Warm Up Time

You may need to find a suitable 'run-in' or 'warm-up' time for your simulation. Simulations of factories usually need a warm-up time because your simulation is likely to start empty (no products at any of the machines), but real factories do not start each week without any work-in-progress! A situation where you would not need a warm-up time in a simulation might be when you are simulating the start up of a new factory, where you happen to be interested in its first day's operations, or where you are simulating a situation that starts each day empty: like a shop, or a car park, or an airport. However, even in these circumstances you would probably want to separate off the results you get during the early part of the day from the results under peak conditions because knowing the 'average' performance of an operation that never works under 'average' conditions is probably not worthwhile.

Most simulation packages contain facilities to set a 'warm-up' time, during it results are either not collected, or can be separated off from the main results collection time.

But how to you decide how long to make the warm-up time? There is a simple procedure for this.

1. Decide what measures of performance are of interest to you

For example you might be interested in the number of products leaving the factory, or the utilization of a machine or the length of a queue. If there is more than one then you might want to carry out this procedure for some, or all, of the measures that interest you and use the longest warm-up time indicated. Lets just assume you are interested in the number of products leaving the factory.

2. Run the simulation for a short period of time

The amount of time you run the simulation for is rather dependent on what you are simulating but if the total time you wanted to run the simulation for was, say, a week (see below for how to decide this) then you might make this “short period of time” an hour. It needs to be an amount of time in that you might expect to get a few products out of the factory. Anyway, having run the simulation for, say, 60 minutes, record the number of products that have emerged from the factory. This will almost certainly be zero for the first 60 minutes! This is because of the nature of the need for a warm-up time. No products will have reached the end of the factory yet!

3. Run the simulation again

Run the simulation for another 60 minutes (or whatever time you have chosen) and record how many products left the factory in the second 60 minute period. i.e. the number that emerged between 60 and 120 minutes - not the total at the end of 120. Keep doing this and you should end up with a table looking something like this:

that you could plot in a chart to make it easy to see what is happening:

If you plot the chart as you collect the numbers you will be able to see when you have gone far enough. In the example above we can see (by the time we get to simulated time 660) that there is a fairly distinct difference between the figures prior to time 360 and the figures after time 360. So before time 360 the simulation was still 'warming up'.

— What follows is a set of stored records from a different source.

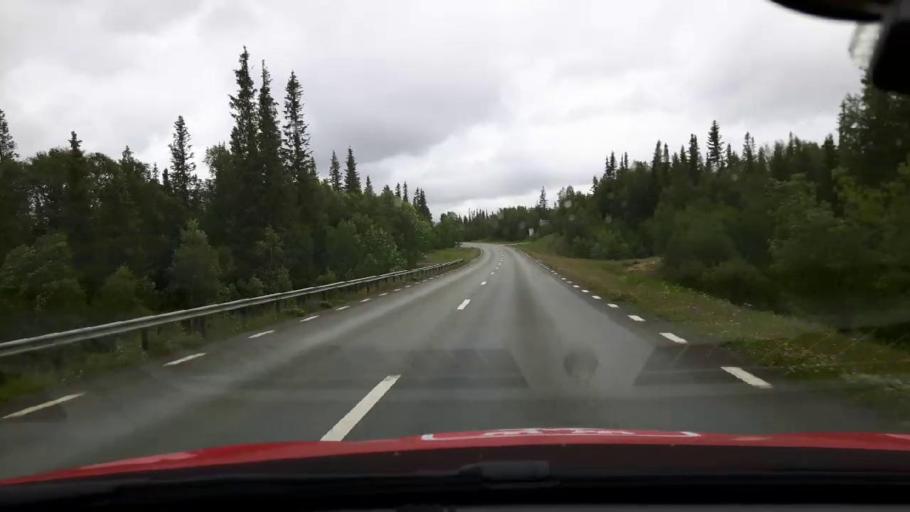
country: NO
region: Nord-Trondelag
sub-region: Meraker
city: Meraker
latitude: 63.2702
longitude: 12.1533
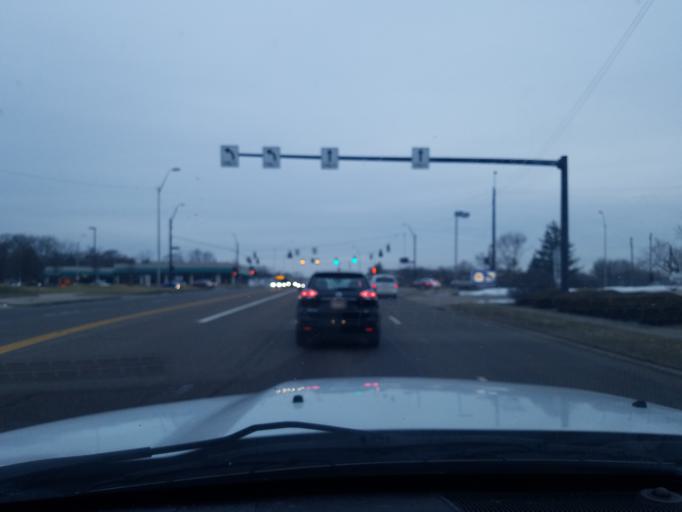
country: US
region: Ohio
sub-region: Montgomery County
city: Kettering
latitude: 39.6883
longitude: -84.1312
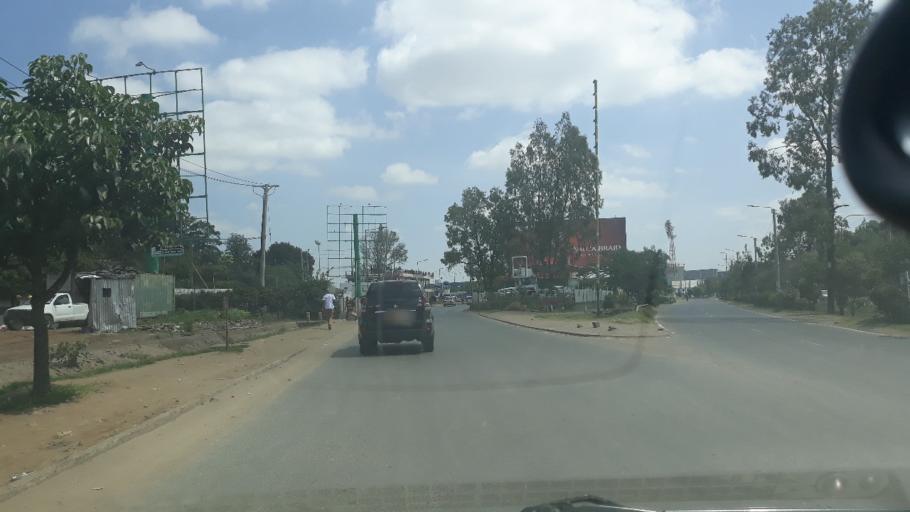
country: KE
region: Nairobi Area
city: Nairobi
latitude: -1.3062
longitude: 36.8204
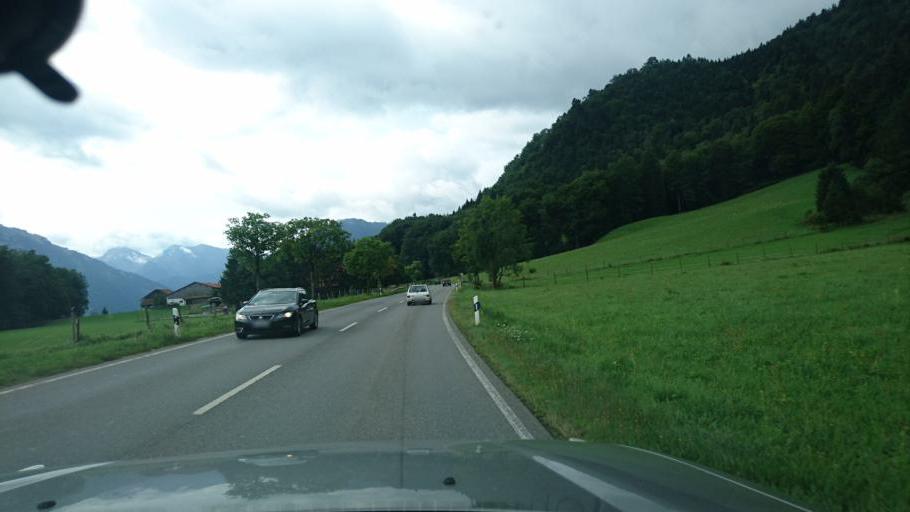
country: DE
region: Bavaria
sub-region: Upper Bavaria
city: Ruhpolding
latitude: 47.7773
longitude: 12.6383
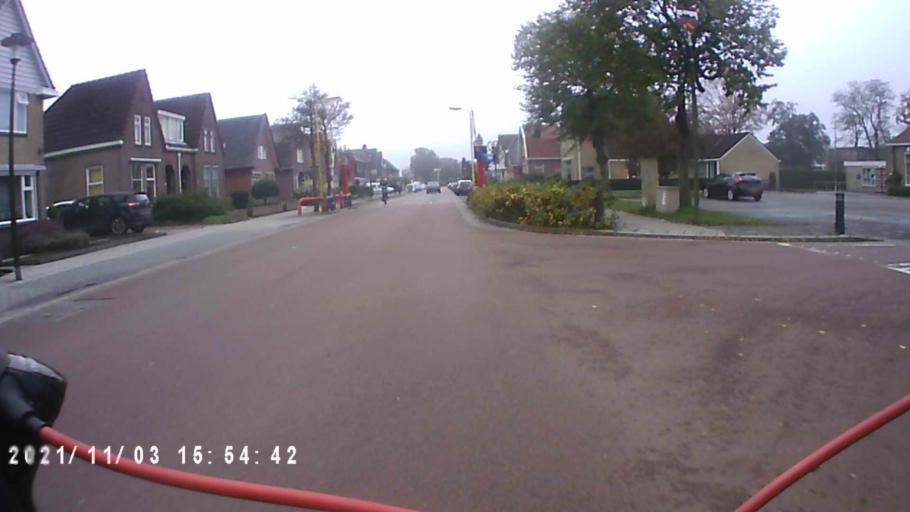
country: NL
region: Groningen
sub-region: Gemeente Leek
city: Leek
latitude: 53.0673
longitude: 6.3317
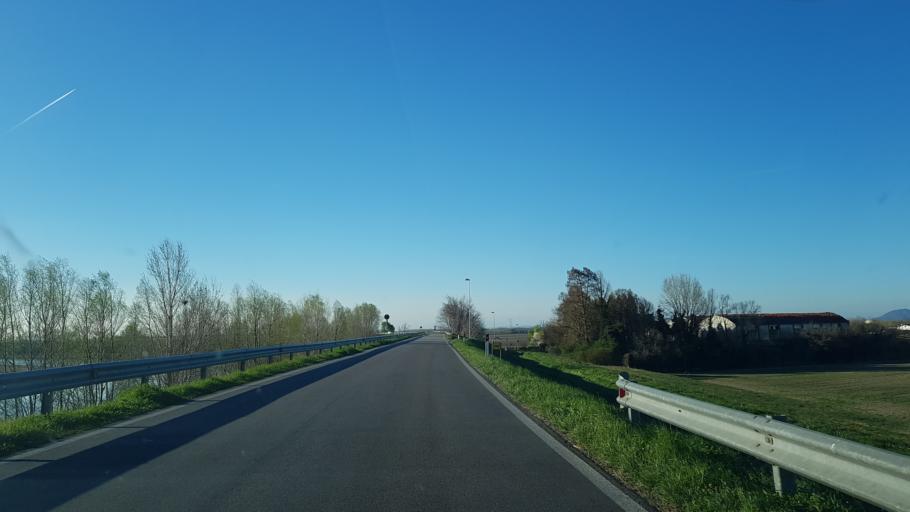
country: IT
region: Veneto
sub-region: Provincia di Rovigo
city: Lendinara
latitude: 45.1156
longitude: 11.6034
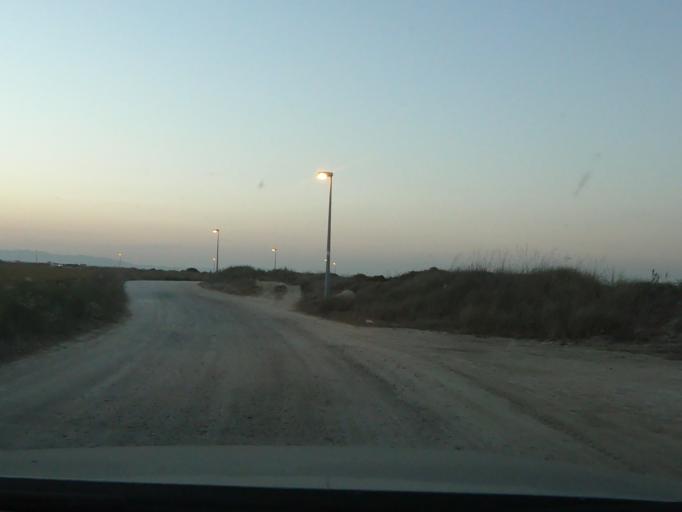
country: PT
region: Setubal
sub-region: Setubal
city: Setubal
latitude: 38.4124
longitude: -8.7532
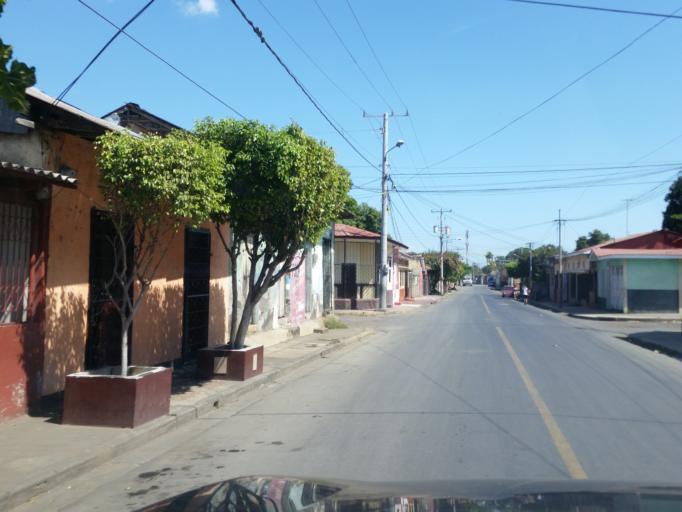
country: NI
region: Managua
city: Managua
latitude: 12.1596
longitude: -86.2852
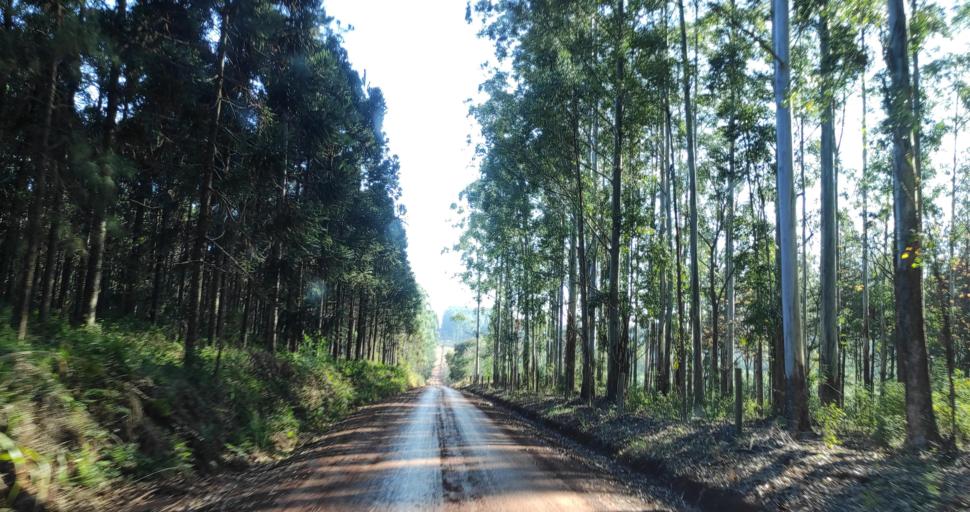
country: AR
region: Misiones
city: Capiovi
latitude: -26.8734
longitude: -55.0160
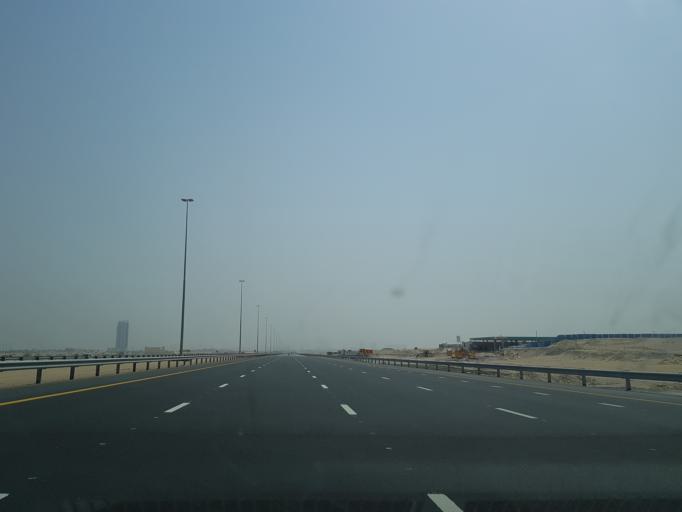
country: AE
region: Dubai
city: Dubai
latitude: 25.0640
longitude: 55.3114
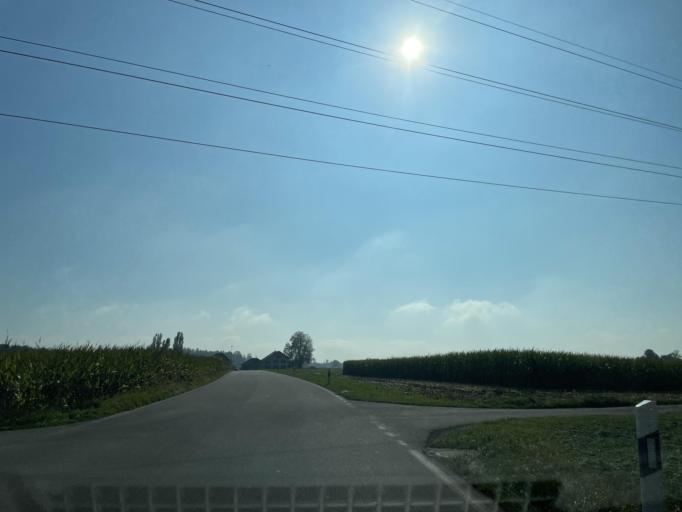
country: CH
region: Zurich
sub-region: Bezirk Winterthur
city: Brutten
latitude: 47.4667
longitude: 8.6674
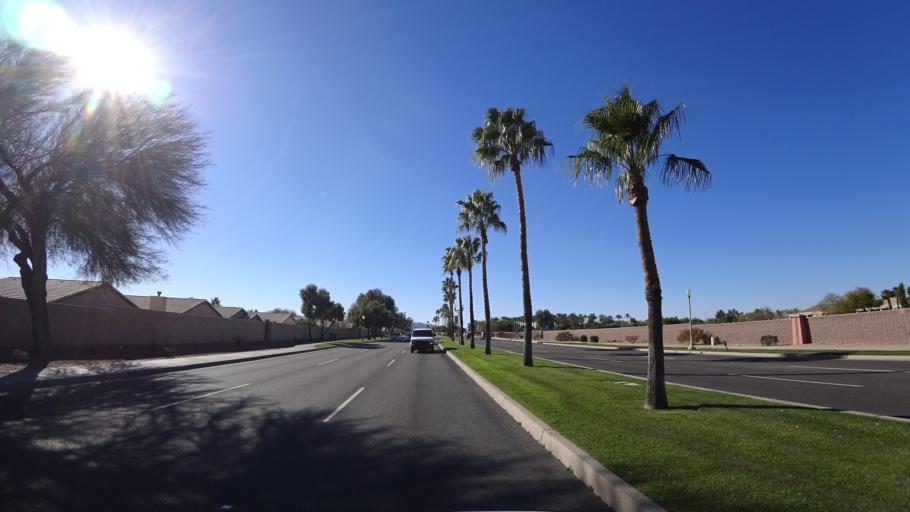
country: US
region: Arizona
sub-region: Maricopa County
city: Sun City West
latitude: 33.6387
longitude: -112.4013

Obviously you will not expect a completely steady line after time 360 because simulation matches reality - and you cannot expect completely steady output from a real factory. The simulation is using random numbers (mentioned above) to emulate the variability in the real world (e.g. for the time a machine takes to weld each box), so you would expect some variability in output. There might be some variability even if the simulation contained no randomness. This will be discussed later.

This example has been deliberately made clearer than often occurs. Quite often the performance measure that you are interested never looks at-all stable. Sometimes during the warm-up time the measure you are interested in is very high, sometimes it is very stable - and becomes unstable once the simulation has warmed up.

You will have to make a judgment when you look at the figures (and a graph) about how much warm-up time to allow. The principle is simply to ensure that the simulation is not in some atypical start-up state caused by the simulation starting empty.

4. Define safety margin

Once you have determined a warm-up time it is worth adding about 20% to it as a safety margin and then using this warm-up time for all your analysis of the simulation unless the structure of the simulation, or the data in it, gets changed significantly. Strictly speaking you ought to recheck the warm up time every time you change anything in the simulation (even the random number streams) - but in practice this would take more time than is usually available! The only harm in making the warm-up time too long is that it can take up a lot of your time when you are running the model.

Significant changes to the simulation might affect how long it would take to warm-up, so you might need to repeat the above process.